**AVAILABLE RECORDS**.

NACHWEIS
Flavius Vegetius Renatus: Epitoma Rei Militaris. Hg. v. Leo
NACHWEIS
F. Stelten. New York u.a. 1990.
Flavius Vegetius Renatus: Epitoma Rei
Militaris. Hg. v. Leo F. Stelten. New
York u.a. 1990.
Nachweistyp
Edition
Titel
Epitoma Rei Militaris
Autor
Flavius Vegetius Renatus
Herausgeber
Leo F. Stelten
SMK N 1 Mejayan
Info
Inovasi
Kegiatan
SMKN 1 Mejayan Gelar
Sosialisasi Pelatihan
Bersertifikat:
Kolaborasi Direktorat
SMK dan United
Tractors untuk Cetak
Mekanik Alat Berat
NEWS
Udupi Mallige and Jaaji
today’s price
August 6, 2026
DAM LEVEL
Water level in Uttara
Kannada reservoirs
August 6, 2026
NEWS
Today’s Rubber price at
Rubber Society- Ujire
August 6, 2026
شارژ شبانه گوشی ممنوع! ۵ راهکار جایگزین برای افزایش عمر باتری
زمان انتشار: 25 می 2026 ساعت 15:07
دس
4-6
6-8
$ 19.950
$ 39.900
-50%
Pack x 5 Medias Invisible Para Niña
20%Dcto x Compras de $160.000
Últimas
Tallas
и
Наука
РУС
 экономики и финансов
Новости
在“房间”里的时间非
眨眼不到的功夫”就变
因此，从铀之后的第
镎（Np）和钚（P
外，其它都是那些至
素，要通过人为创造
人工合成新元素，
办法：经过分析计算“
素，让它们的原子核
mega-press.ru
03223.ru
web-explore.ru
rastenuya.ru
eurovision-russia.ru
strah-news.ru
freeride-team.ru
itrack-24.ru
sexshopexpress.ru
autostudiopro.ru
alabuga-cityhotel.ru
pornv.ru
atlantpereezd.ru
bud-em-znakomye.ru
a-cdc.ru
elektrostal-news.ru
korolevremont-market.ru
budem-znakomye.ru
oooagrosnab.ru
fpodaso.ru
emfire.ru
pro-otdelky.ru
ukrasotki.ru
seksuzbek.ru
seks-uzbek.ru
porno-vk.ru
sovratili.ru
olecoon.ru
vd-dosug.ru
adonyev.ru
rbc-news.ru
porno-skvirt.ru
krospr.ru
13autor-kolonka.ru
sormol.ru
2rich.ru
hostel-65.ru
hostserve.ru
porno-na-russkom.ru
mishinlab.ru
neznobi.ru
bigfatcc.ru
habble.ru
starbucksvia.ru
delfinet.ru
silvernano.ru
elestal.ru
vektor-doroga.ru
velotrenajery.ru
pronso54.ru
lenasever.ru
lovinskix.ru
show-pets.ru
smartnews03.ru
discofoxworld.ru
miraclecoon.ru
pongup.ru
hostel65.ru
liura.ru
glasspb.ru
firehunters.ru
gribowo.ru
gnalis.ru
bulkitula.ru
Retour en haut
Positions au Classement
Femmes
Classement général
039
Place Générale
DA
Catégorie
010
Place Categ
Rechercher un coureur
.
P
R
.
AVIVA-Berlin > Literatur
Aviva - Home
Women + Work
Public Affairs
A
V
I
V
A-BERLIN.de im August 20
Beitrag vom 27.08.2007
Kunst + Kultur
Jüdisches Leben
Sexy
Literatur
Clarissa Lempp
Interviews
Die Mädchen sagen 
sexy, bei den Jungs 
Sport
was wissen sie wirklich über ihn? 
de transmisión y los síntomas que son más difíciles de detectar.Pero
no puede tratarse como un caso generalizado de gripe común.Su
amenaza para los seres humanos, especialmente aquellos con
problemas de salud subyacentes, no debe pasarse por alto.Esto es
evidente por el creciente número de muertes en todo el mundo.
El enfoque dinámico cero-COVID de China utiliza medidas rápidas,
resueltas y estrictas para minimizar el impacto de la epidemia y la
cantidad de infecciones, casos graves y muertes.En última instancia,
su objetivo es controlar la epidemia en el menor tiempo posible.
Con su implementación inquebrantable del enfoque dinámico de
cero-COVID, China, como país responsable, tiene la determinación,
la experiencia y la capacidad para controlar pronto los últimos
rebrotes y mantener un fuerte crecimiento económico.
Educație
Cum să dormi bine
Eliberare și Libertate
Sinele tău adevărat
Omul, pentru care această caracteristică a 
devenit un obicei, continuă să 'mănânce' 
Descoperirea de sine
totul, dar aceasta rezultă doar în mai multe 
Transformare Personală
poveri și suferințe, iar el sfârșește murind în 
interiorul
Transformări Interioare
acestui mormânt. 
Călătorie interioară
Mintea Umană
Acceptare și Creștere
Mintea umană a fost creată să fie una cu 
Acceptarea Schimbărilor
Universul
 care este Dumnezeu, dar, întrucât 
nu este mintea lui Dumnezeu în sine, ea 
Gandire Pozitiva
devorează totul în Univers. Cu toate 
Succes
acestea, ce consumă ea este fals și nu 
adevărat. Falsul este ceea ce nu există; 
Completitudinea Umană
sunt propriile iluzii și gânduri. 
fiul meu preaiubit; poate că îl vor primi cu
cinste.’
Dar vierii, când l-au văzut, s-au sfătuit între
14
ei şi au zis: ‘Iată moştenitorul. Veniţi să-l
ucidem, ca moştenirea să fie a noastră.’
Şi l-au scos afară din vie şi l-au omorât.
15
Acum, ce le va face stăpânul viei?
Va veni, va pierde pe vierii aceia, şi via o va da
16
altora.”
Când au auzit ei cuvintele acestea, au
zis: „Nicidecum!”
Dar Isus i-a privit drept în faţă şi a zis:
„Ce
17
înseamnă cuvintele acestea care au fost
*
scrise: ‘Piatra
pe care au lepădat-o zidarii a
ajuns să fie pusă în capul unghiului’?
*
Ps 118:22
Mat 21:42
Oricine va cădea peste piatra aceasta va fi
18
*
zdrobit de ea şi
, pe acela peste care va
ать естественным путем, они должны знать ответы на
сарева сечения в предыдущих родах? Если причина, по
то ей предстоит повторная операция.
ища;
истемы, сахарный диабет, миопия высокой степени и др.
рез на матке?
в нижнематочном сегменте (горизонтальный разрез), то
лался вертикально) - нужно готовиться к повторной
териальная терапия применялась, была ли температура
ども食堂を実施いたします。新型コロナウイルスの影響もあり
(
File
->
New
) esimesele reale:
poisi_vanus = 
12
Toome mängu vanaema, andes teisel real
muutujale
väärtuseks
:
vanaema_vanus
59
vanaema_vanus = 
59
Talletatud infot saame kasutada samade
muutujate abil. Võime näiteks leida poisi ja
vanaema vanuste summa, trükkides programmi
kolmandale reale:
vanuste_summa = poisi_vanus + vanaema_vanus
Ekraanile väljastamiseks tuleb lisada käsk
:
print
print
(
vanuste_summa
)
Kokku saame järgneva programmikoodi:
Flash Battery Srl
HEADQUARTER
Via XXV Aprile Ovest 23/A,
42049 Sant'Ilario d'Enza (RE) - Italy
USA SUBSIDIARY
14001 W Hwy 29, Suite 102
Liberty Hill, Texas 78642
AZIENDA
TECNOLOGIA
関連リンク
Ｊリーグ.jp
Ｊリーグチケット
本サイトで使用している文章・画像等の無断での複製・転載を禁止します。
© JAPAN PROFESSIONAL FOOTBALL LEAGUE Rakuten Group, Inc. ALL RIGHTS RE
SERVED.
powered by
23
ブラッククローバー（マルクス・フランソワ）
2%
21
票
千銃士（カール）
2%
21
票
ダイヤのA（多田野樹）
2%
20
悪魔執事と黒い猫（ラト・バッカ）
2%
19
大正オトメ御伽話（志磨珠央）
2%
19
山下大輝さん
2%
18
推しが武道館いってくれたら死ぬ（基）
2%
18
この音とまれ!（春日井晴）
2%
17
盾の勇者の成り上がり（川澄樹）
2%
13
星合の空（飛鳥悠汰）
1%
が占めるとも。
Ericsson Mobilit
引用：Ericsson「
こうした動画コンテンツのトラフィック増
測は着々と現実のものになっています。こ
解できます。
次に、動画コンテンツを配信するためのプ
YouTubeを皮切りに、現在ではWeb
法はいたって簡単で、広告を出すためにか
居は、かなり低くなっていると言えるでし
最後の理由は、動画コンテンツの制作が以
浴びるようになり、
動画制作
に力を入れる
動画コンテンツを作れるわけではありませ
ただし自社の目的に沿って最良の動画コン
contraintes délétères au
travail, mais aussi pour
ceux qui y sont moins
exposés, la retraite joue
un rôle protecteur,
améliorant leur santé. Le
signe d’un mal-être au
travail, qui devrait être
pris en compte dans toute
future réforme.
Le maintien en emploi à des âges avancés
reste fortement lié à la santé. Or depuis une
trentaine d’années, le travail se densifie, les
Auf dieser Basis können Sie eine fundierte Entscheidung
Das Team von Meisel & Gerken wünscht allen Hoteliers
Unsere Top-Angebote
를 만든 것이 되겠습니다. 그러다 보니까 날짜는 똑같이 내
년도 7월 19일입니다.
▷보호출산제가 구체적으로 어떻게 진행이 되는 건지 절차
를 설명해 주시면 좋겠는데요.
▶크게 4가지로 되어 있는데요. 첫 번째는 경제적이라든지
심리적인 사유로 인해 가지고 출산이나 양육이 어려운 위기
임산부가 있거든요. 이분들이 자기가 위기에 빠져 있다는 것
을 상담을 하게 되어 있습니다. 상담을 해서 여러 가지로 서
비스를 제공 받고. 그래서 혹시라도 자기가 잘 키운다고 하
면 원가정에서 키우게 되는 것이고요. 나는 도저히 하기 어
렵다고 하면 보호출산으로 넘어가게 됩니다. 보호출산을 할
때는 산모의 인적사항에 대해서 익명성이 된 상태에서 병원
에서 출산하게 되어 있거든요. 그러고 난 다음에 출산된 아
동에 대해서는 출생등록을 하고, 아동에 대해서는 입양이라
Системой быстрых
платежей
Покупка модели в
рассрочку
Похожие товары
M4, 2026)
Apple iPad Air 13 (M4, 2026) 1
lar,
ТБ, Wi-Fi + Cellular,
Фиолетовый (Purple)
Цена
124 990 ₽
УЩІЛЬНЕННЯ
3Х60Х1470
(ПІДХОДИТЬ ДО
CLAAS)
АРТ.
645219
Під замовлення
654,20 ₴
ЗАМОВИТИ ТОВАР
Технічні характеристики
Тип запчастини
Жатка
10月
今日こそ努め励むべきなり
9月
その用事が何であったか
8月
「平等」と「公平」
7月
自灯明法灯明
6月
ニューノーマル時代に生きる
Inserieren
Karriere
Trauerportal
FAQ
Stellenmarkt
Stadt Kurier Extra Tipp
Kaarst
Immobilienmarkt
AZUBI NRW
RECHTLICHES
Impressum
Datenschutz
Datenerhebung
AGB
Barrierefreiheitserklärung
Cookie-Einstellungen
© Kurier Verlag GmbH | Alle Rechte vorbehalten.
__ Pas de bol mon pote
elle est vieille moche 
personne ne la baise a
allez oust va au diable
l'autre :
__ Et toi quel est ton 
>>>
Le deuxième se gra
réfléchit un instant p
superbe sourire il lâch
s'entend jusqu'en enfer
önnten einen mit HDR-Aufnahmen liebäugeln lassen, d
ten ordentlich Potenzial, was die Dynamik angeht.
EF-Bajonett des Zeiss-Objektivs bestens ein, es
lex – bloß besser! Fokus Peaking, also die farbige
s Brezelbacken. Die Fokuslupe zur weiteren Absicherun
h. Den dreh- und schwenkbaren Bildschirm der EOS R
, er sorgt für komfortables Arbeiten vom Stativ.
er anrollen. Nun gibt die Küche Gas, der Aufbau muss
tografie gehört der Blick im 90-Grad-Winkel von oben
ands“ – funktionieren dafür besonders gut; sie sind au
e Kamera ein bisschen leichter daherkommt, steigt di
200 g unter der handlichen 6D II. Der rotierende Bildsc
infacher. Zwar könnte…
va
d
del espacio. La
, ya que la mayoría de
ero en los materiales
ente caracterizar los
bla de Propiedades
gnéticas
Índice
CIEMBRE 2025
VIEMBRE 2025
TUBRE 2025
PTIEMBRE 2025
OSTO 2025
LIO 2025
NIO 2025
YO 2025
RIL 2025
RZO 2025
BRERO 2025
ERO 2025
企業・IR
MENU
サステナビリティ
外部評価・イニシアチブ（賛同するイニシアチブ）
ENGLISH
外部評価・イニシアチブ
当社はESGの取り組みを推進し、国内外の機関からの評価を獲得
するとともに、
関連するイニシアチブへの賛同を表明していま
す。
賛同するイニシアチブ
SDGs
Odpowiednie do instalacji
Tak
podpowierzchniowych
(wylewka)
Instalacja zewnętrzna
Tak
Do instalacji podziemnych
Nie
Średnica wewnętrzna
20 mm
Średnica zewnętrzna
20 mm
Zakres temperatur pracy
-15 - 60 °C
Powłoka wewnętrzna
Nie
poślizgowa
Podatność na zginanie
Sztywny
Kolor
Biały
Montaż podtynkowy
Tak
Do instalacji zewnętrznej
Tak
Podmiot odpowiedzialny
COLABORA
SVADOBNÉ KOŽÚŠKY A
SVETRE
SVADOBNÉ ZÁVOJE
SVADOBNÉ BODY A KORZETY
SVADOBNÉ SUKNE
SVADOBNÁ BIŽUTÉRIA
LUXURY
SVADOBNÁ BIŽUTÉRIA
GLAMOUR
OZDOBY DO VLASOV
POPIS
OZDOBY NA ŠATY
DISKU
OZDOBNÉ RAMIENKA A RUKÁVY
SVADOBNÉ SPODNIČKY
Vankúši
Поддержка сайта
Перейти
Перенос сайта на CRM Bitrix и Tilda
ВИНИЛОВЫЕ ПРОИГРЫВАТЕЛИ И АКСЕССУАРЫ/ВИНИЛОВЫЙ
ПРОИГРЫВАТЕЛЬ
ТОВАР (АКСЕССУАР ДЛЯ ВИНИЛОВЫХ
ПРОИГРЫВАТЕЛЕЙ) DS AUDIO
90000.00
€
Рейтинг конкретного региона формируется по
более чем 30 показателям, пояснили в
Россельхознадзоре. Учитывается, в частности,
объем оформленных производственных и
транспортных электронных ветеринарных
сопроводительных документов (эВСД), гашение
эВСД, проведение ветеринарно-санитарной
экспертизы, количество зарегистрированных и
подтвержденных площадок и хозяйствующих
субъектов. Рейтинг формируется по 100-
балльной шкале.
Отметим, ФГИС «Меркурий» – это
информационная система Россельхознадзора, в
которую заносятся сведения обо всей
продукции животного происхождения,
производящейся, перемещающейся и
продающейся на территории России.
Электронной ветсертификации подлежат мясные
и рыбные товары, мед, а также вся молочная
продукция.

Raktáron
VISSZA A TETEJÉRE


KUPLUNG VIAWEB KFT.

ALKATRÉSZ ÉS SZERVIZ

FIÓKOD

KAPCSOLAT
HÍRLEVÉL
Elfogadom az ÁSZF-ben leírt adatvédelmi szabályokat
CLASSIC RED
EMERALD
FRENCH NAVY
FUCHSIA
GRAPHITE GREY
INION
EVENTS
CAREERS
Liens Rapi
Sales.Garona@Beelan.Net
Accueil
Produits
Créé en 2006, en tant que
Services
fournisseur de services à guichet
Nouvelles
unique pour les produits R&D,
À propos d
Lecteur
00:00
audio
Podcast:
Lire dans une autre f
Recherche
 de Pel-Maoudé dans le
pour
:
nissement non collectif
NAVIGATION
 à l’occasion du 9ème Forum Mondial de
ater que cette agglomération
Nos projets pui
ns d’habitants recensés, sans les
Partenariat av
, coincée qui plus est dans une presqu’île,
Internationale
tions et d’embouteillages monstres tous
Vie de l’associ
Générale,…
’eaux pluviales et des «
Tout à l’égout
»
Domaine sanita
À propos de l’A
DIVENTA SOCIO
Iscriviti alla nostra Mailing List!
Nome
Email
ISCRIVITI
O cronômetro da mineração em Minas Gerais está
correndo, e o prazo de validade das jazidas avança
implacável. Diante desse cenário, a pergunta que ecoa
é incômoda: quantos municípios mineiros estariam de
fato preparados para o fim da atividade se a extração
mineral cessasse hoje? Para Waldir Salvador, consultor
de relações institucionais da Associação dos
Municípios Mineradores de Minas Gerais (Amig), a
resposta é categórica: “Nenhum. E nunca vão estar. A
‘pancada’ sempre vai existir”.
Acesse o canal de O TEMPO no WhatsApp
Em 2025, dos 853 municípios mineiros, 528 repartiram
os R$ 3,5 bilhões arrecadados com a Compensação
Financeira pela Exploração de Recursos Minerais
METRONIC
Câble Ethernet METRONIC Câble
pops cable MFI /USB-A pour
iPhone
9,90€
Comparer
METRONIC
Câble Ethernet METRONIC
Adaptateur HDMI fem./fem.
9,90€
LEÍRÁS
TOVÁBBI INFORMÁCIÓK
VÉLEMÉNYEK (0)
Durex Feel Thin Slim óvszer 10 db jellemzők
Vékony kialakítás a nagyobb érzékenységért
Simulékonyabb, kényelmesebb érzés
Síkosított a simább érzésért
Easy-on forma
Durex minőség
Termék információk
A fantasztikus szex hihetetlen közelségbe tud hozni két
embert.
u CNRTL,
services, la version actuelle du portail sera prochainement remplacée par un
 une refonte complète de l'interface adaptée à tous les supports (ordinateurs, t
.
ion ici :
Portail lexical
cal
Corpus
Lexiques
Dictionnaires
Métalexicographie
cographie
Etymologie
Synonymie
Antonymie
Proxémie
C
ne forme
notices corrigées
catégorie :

**WORK ITEM**.
The entries above hold a line with "future réforme." and a later line with "Фиолетовый (Purple)". Write out exactly those lines and all lines between, nothing more.

**EXERCISE RESPONSE**.
future réforme.
Le maintien en emploi à des âges avancés
reste fortement lié à la santé. Or depuis une
trentaine d’années, le travail se densifie, les
Auf dieser Basis können Sie eine fundierte Entscheidung
Das Team von Meisel & Gerken wünscht allen Hoteliers
Unsere Top-Angebote
를 만든 것이 되겠습니다. 그러다 보니까 날짜는 똑같이 내
년도 7월 19일입니다.
▷보호출산제가 구체적으로 어떻게 진행이 되는 건지 절차
를 설명해 주시면 좋겠는데요.
▶크게 4가지로 되어 있는데요. 첫 번째는 경제적이라든지
심리적인 사유로 인해 가지고 출산이나 양육이 어려운 위기
임산부가 있거든요. 이분들이 자기가 위기에 빠져 있다는 것
을 상담을 하게 되어 있습니다. 상담을 해서 여러 가지로 서
비스를 제공 받고. 그래서 혹시라도 자기가 잘 키운다고 하
면 원가정에서 키우게 되는 것이고요. 나는 도저히 하기 어
렵다고 하면 보호출산으로 넘어가게 됩니다. 보호출산을 할
때는 산모의 인적사항에 대해서 익명성이 된 상태에서 병원
에서 출산하게 되어 있거든요. 그러고 난 다음에 출산된 아
동에 대해서는 출생등록을 하고, 아동에 대해서는 입양이라
Системой быстрых
платежей
Покупка модели в
рассрочку
Похожие товары
M4, 2026)
Apple iPad Air 13 (M4, 2026) 1
lar,
ТБ, Wi-Fi + Cellular,
Фиолетовый (Purple)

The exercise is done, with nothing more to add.